Citibank Lowers Growth Forecast for Israel's Economy Amidst Political Uncertainty


by Ifi Reporter Category:Capital Market Aug 3, 2023

Citibank Lowers Growth Forecast for Israel's Economy Amidst Political Uncertainty. In a recent report, American bank Citibank revised its growth forecast for the Israeli economy for 2023 and 2024, attributing the downturn to a drop in investments following a planned coup d'état of the government.

Economist Michel Ni from Citi lowered the growth forecast for the current year to 3.1%, down from the previous projection of 3.3%, and for next year to 2.8%, compared to the previous estimate of 3.3%. However, he predicts a rebound in 2025 with growth expected to reach 3.2%.

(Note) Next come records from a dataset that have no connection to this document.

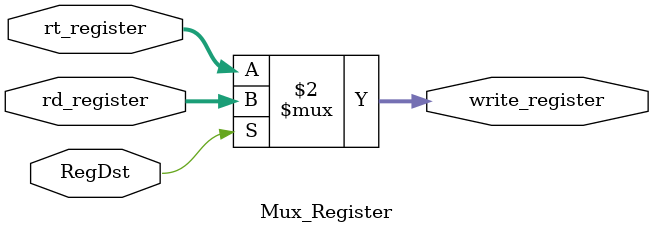
<source format=v>
module Mux_Register(RegDst,rt_register, rd_register, write_register);

	input RegDst;
	input [4:0]rt_register,rd_register;
	output [4:0] write_register;

	assign write_register = (RegDst == 1'b1) ? rd_register : rt_register;

endmodule



</source>
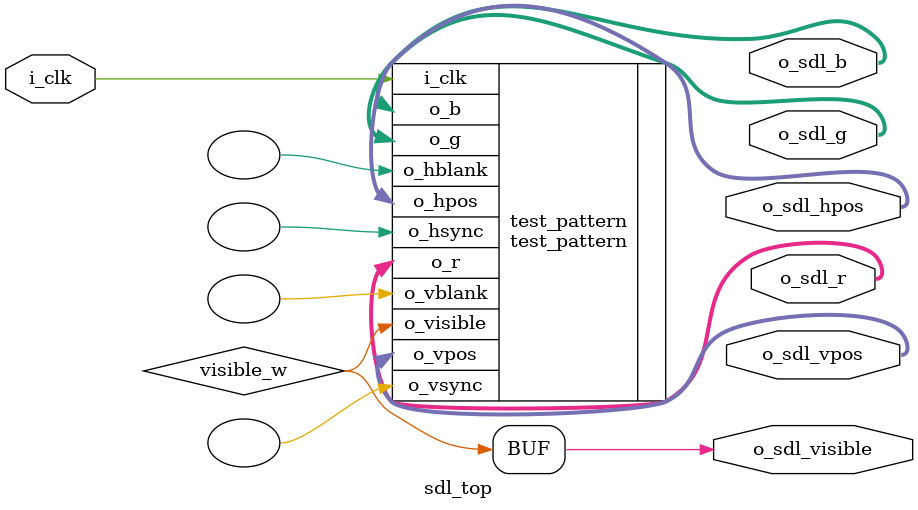
<source format=v>
`default_nettype none

module sdl_top (
  input wire          i_clk,
  output wire [9:0]   o_sdl_hpos,
  output wire [9:0]   o_sdl_vpos,
  output wire         o_sdl_visible,
  // output wire         o_startOfLine,
  // output wire         o_vsyncLine,
  // output wire         o_firstLine,
  // output wire [3:0]   o_bit_state,
  output wire [7:0]   o_sdl_r,
  output wire [7:0]   o_sdl_g,
  output wire [7:0]   o_sdl_b
);
  
  wire visible_w;
  test_pattern test_pattern (
    .i_clk(i_clk),
    .o_hsync(),
    .o_hblank(),
    .o_vsync(),
    .o_vblank(),
    .o_hpos(o_sdl_hpos),
    .o_vpos(o_sdl_vpos),
    .o_visible(visible_w),
    .o_r(o_sdl_r),
    .o_g(o_sdl_g),
    .o_b(o_sdl_b)
  );

  assign o_sdl_visible = visible_w;

  // bool startOfLine = (x == 0);
  // bool firstLine = (y == 0);
  // bool vsyncLine = (y == V_RES);
  // bool visible = (top->o_sdl_visible);
  // uint8_t bitState = visible << 3 | vsyncLine << 2 | firstLine << 1 | startOfLine;
  // wire startOfLine = (o_sdl_hpos == 10'd0)  ? 1'b1 : 1'b0;
  // wire firstLine = (o_sdl_vpos == 10'd0)    ? 1'b1 : 1'b0;
  // wire vsyncLine = (o_sdl_vpos == 10'd480)  ? 1'b1 : 1'b0;
  // assign o_bit_state = {visible_w, vsyncLine, firstLine, startOfLine};

  // assign o_startOfLine = (o_sdl_hpos == 10'd0)  ? 1'b1 : 1'b0;
  // assign o_firstLine = (o_sdl_vpos == 10'd0)    ? 1'b1 : 1'b0;
  // assign o_vsyncLine = (o_sdl_vpos == 10'd480)  ? 1'b1 : 1'b0;
  // assign o_bit_state = {visible_w, o_vsyncLine, o_firstLine, o_startOfLine};

endmodule

</source>
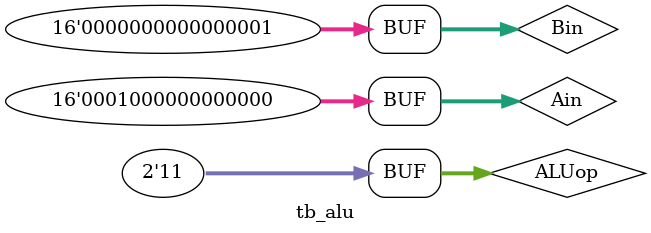
<source format=sv>
module tb_alu ();
	logic [15:0] Ain, Bin, out;
	logic [1:0] ALUop;
	logic Z, V, N;
	
	alu dut (
	.Ain (Ain),
	.Bin (Bin),
	.ALUop (ALUop),
	.out (out),
	.Z (Z),
	.V (V), 
	.N (N)
	);
	
	initial begin
		#5; 
		Ain = 16'b0111111111111111; Bin = 'h0001; ALUop = 2'b00; #5;
		Ain = 16'b0011111111111111; Bin = 'h0001; ALUop = 2'b00; #5;
		Ain = 16'b1000000000000000; Bin = 'h0001; ALUop = 2'b01; #5;
		Ain = 'h000f; Bin = 'h000f; ALUop = 2'b01; #5;
		Ain = 'h0002; Bin = 'h0001; ALUop = 2'b01; #5;
		Ain = 'h1000; ALUop = 2'b10; #5;
		ALUop = 2'b11; #5;
	end
	
endmodule
</source>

Ni noted that the immediate impact on GDP is likely to be moderate, but the loss in production will be felt more severely in the medium term. Despite this, he believes that private consumption may not be significantly affected due to stable income growth.

In contrast, the Bank of Israel remains slightly more optimistic, forecasting a growth rate of 3% for both 2023 and 2024. However, the S&P credit rating agency predicts a more pessimistic scenario, anticipating a slowdown to 1.5% growth in 2023 after an impressive 6.5% growth in 2022.

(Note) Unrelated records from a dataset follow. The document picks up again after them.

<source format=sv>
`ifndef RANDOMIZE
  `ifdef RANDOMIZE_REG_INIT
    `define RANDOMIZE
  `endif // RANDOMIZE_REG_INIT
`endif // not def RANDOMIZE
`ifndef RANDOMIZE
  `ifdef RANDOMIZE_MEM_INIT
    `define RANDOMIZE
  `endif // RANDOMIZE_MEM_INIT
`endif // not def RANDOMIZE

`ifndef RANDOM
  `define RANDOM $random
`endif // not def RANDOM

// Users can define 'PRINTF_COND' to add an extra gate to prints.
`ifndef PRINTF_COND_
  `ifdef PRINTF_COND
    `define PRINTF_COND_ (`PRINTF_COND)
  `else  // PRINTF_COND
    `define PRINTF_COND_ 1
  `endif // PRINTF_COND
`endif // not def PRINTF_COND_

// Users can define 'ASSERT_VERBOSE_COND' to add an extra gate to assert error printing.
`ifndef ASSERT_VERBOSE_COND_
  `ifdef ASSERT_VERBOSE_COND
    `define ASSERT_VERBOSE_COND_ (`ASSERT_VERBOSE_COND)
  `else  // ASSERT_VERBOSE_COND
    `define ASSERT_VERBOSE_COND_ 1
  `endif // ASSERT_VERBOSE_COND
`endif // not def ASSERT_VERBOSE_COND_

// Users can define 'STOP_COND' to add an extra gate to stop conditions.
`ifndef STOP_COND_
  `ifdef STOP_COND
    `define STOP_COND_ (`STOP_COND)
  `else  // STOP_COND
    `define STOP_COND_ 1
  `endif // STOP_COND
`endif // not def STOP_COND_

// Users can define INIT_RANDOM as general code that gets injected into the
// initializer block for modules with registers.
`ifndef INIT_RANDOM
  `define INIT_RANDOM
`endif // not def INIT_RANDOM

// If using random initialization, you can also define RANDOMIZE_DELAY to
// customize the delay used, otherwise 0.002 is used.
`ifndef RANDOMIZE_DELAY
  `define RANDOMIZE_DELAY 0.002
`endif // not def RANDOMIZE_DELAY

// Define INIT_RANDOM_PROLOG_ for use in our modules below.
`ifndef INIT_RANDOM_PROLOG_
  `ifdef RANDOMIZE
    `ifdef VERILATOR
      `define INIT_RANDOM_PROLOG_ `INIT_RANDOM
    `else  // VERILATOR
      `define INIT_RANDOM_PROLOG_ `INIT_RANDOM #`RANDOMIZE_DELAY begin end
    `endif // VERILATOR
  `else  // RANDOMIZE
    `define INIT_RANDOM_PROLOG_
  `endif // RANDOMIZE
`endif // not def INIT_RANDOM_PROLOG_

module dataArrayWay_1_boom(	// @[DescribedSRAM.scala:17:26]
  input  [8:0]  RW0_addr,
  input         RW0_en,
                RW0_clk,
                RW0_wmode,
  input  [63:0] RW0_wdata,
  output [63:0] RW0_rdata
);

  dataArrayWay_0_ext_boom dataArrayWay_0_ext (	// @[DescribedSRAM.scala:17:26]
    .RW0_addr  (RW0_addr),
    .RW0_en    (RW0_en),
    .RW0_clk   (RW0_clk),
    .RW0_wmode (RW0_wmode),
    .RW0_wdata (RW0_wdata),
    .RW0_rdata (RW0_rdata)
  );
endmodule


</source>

Looking beyond 2025, Ni has lowered Israel's GDP growth forecast from 4% to 3.4%, citing concerns about the impact of government policies on the economy. He believes that the government's response to demographic challenges and other policy decisions, such as budget allocation and education policy, could significantly influence the country's potential growth and impact various aspects of the state and economy.

Moody's rating agency has also expressed apprehensions about the effects of the political situation on Israel's economy. They warned that some of these concerns are beginning to materialize, indicating growing uncertainty and risks to the country's economic stability.

The situation in Israel remains fluid, and the actual impact on the economy will depend on how the government navigates through the challenges and implements its policies. As economists closely monitor the unfolding events, further adjustments to growth forecasts are not ruled out, potentially leading to a continued period of economic uncertainty in the country.